**Rows**
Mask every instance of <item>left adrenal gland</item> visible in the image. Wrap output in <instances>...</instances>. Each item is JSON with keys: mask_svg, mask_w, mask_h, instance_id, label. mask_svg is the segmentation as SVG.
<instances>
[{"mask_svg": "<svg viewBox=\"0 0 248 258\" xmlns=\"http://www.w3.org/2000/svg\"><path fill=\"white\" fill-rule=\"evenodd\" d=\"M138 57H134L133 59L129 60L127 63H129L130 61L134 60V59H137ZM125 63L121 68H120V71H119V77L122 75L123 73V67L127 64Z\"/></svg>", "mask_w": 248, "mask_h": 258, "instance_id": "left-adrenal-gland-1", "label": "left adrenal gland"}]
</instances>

* * *

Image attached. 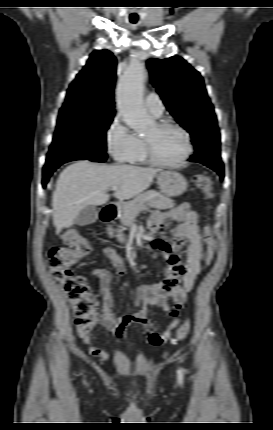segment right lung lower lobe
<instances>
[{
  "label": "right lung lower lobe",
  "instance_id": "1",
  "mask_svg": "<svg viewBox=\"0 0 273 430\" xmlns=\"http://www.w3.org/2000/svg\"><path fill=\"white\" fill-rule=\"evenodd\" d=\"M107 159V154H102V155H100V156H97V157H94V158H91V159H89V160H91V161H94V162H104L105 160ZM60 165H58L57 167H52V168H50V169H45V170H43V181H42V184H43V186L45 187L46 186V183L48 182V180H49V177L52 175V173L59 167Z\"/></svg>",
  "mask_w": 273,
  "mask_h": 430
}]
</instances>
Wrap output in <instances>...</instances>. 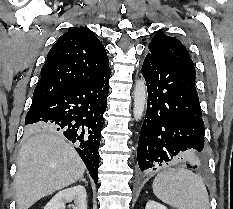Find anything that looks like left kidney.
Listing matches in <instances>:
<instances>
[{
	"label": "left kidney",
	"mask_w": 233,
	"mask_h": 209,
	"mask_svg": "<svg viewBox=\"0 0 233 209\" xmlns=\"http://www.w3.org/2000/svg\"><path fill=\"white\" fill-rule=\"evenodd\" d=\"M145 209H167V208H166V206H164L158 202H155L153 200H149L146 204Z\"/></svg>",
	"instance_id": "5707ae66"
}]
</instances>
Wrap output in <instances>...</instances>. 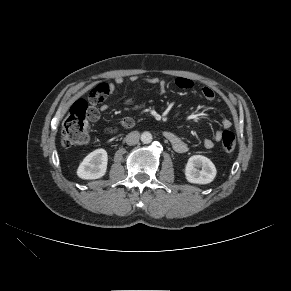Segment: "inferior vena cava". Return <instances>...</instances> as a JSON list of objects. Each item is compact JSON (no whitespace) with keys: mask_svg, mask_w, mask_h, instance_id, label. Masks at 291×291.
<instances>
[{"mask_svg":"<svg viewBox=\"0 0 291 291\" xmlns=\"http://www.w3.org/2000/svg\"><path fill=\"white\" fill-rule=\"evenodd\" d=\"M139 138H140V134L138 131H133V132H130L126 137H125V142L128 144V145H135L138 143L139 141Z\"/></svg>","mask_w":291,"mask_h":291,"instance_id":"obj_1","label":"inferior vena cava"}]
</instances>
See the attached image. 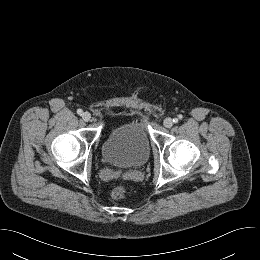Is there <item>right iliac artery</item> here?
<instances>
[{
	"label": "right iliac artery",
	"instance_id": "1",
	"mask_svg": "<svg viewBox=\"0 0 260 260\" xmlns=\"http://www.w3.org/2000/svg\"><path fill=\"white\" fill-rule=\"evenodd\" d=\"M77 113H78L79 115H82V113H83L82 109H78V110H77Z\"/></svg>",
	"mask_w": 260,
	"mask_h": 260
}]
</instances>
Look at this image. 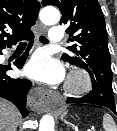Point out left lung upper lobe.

---

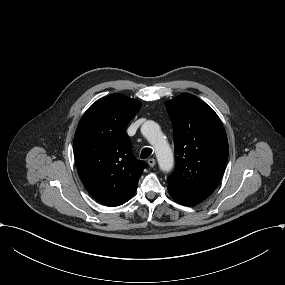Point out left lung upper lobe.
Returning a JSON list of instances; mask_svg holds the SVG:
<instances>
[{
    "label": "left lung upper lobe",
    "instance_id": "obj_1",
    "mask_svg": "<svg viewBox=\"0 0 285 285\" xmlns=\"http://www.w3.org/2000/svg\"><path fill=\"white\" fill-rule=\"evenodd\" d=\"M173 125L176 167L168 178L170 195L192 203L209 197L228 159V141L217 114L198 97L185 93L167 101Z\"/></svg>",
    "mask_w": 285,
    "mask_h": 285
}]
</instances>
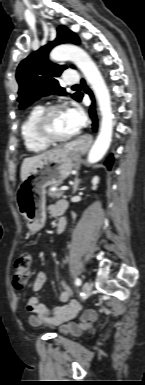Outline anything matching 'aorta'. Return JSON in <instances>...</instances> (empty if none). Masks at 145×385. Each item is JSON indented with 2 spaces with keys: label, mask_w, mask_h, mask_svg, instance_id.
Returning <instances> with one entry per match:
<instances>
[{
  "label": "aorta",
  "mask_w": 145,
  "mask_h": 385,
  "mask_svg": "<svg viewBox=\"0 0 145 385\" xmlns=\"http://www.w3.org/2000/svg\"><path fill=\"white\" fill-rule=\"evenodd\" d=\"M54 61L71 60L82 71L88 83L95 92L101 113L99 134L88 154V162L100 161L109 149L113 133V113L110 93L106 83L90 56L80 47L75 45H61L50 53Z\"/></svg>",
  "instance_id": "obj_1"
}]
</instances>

**Directions for this task**
How many lines in the rows above contain the string "gland"? Treat uppercase and lowercase as different, and give only the number.

**The completed task**
2